The study, published earlier this month, suggests that blood cobalt levels may be a solid predictor of the risk that an all-metal hip implant device will fail early in patients who are not showing any other symptoms.
The lead researcher, Dr. David Langton, based the results on data collected at a hospital in the United Kingdom. The hospital served as a good test case because it implemented a blood metal ion screening program which allowed for the collection of substantial data. The results showed that there was a substantial correlation between high blood cobalt concentrations and hip implant failures.
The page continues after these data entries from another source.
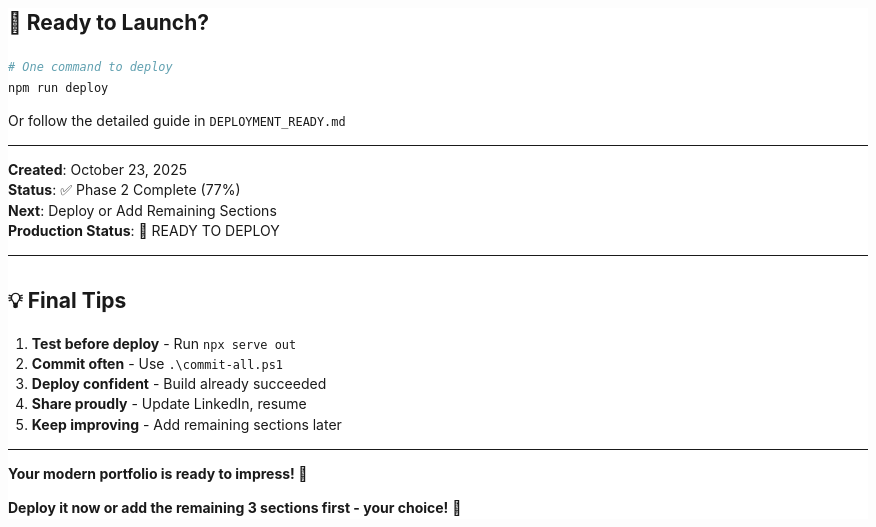 
## 🚀 **Ready to Launch?**

```bash
# One command to deploy
npm run deploy
```

Or follow the detailed guide in `DEPLOYMENT_READY.md`

---

**Created**: October 23, 2025  
**Status**: ✅ Phase 2 Complete (77%)  
**Next**: Deploy or Add Remaining Sections  
**Production Status**: 🚀 READY TO DEPLOY

---

## 💡 **Final Tips**

1. **Test before deploy** - Run `npx serve out`
2. **Commit often** - Use `.\commit-all.ps1`
3. **Deploy confident** - Build already succeeded
4. **Share proudly** - Update LinkedIn, resume
5. **Keep improving** - Add remaining sections later

---

**Your modern portfolio is ready to impress! 🎉**

**Deploy it now or add the remaining 3 sections first - your choice!** 🚀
The study’s abstract says the bottom line is that results showed that elevated cobalt levels in blood are associated with early failure of metal-on-metal hip implants. The study could even narrow the level down to a precise number. Dr. Langton has said that any tests that reveal a blood cobalt level of 2 micrograms/liter should be seen as a threshold for concern on the part of doctors. Langton says that doctors should institute more careful follow-ups for those patients with metal-on-metal hip implants whose blood cobalt level is 4 or 5 micrograms/liter. Those blood tests which reveal at least 20 micrograms of cobalt per liter were most frequently associated with early failure of the hip implants and should be seen as a serious warning.
Patients with at least 20 micrograms of cobalt per liter typically suffered some minor bone loss, though it had not yet reached an extent that they were able to recognize the change. Revision surgeries were then offered to those patients who were found to have sufficiently high levels of cobalt in their blood.
The study is the first to definitively link blood metal ion tests to the risk of early joint failure in patients who are not yet exhibiting other symptoms. This flies directly in the face of current FDA guidelines which say that for asymptomatic patients, only routine physical exams should occur. The FDA says that if the hip is functioning properly then there is no reason to perform metal ion tests of a patient’s blood.
The study, however, begs to differ. If these tests can reveal problems before they are otherwise apparent, it seems like it may be a good reason for the FDA to reconsider its advice.